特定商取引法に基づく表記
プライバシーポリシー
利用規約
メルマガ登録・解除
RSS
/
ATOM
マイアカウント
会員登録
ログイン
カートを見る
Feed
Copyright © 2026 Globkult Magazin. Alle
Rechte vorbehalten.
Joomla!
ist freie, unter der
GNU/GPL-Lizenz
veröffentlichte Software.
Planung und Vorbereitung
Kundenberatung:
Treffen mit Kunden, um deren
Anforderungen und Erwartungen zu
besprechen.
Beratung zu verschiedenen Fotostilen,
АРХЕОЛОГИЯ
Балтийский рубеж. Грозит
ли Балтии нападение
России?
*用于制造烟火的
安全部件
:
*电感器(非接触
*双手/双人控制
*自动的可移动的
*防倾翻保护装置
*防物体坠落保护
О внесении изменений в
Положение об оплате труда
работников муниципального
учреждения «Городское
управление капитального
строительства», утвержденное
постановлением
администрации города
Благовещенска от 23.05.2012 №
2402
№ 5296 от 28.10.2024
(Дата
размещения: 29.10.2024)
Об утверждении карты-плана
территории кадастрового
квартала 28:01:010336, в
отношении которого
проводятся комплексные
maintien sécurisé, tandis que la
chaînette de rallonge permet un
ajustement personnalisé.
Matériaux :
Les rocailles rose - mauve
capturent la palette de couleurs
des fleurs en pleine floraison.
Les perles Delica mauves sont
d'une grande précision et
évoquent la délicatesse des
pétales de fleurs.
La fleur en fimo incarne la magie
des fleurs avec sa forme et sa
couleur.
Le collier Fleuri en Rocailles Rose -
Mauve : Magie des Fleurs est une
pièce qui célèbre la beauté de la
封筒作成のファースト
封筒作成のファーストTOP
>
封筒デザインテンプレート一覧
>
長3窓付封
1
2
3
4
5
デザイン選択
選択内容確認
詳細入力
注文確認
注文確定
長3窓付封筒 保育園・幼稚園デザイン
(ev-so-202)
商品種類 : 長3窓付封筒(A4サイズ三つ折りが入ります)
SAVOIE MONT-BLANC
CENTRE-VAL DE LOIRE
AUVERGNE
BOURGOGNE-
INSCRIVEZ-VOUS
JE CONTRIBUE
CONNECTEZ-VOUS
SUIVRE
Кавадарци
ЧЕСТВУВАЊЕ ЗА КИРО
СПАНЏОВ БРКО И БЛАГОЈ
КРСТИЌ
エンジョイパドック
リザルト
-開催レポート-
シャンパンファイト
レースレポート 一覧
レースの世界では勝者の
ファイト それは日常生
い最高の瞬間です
= = = = =
◆ **Activity**: In the answer, restate word for word each line from the one with "отношении которого" through the end of the material above.

◆ **Written solution**:
отношении которого
проводятся комплексные
maintien sécurisé, tandis que la
chaînette de rallonge permet un
ajustement personnalisé.
Matériaux :
Les rocailles rose - mauve
capturent la palette de couleurs
des fleurs en pleine floraison.
Les perles Delica mauves sont
d'une grande précision et
évoquent la délicatesse des
pétales de fleurs.
La fleur en fimo incarne la magie
des fleurs avec sa forme et sa
couleur.
Le collier Fleuri en Rocailles Rose -
Mauve : Magie des Fleurs est une
pièce qui célèbre la beauté de la
封筒作成のファースト
封筒作成のファーストTOP
>
封筒デザインテンプレート一覧
>
長3窓付封
1
2
3
4
5
デザイン選択
選択内容確認
詳細入力
注文確認
注文確定
長3窓付封筒 保育園・幼稚園デザイン
(ev-so-202)
商品種類 : 長3窓付封筒(A4サイズ三つ折りが入ります)
SAVOIE MONT-BLANC
CENTRE-VAL DE LOIRE
AUVERGNE
BOURGOGNE-
INSCRIVEZ-VOUS
JE CONTRIBUE
CONNECTEZ-VOUS
SUIVRE
Кавадарци
ЧЕСТВУВАЊЕ ЗА КИРО
СПАНЏОВ БРКО И БЛАГОЈ
КРСТИЌ
エンジョイパドック
リザルト
-開催レポート-
シャンパンファイト
レースレポート 一覧
レースの世界では勝者の
ファイト それは日常生
い最高の瞬間です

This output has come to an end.